I write this not to bash one man’s views, but to point out just how much some are in denial about the issue and to what lengths they will go, and what straws they will grasp, just to insist it just ain’t so. We have our work cut out for us to persuade the masses to accept a much needed change in our world view, not just a change in energy policy.

So, without further ado:

“Peak oil is merely a possible point where an imbalance takes place between demand and lack of supply. In a nutshell, the problem has already been identified as too much road and air transport, as well as, plastic consumption, and the lack of a techno-fix at the time of writing on the demand or supply side coupled with the downstream effect of that.

It is a fact that several new energy sources have been invented by the use of new devices since 1750. Tomorrow one *could* be invented to supply all our needs for thousands of years simply by figuring out a way to transfer energy by use of resources. You stated oil is a primary energy source, when quite clearly even today it’s not. It was not important until 1950. Only the very rich and military had a few planes, there was hardly any cars about. I've told already, up until then it was a railway age, oil meant nothing.

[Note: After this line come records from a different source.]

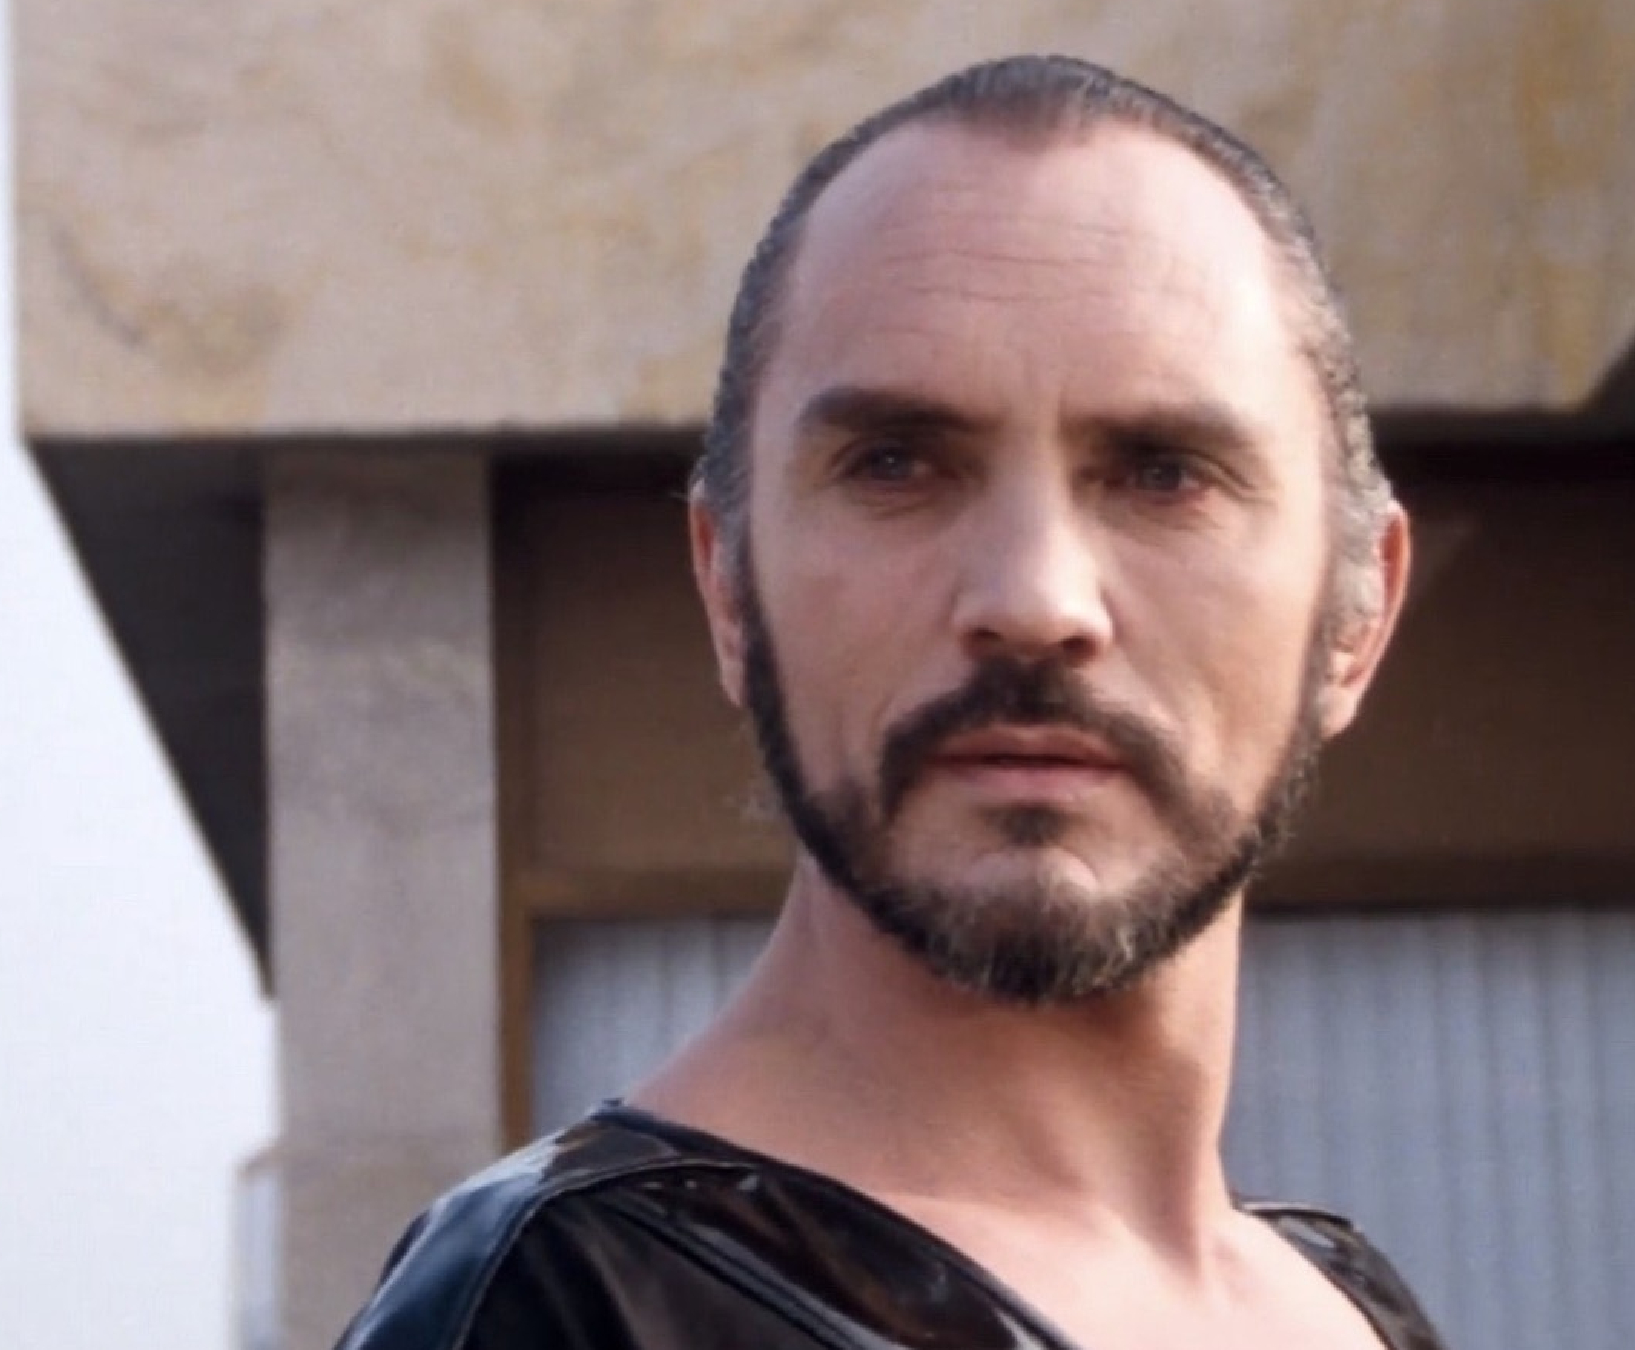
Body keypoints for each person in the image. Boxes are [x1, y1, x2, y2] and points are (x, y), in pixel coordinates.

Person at [336, 53, 1438, 1350]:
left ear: (1357, 614)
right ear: (729, 586)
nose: (1035, 599)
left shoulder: (1344, 1306)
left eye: (1163, 473)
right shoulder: (559, 1308)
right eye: (896, 464)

There is also no evidence that *one* commodity, oil, or industrialized society has increased population more that it would have done *overall*. At present the earth could support 67 billion people on a minimal diet if farmers used the most advanced agricultural methods. There is no evidence that through substitution, public education and planning that the population cannot be sustained for the foreseeable future. Efficiency should offset price rises for the next 20 years or so.

No, fossil fuels did not create most of the infrastructure in many parts of the world! No, growth does not require production; money is also generated from services. Energy does not = economic growth. Some energy = economic growth. The reason I said some energy, because you need a certain amount. However energy = growth would imply it's proportional and it's not. There's plenty of economists that don't agree energy = growth. In fact, if anything, too much energy is less productivity and less growth. This is a very US idea energy = growth.

People breed when they see the need or out of sheer stupidity. It is incorrect to say oil created a population boom on its own and will shrink back as it declines. The Green Revolution was just a way to reduce costs and staffing, very similar to the actions of any other industry sector to stay competitive.

If oil wasn't available, we would be still living in a steam engine world, very probably with a similar level of industrialization and population we have now. ”

Author’s note:

People should start asking themselves how they can construct localized economies out of the rubble.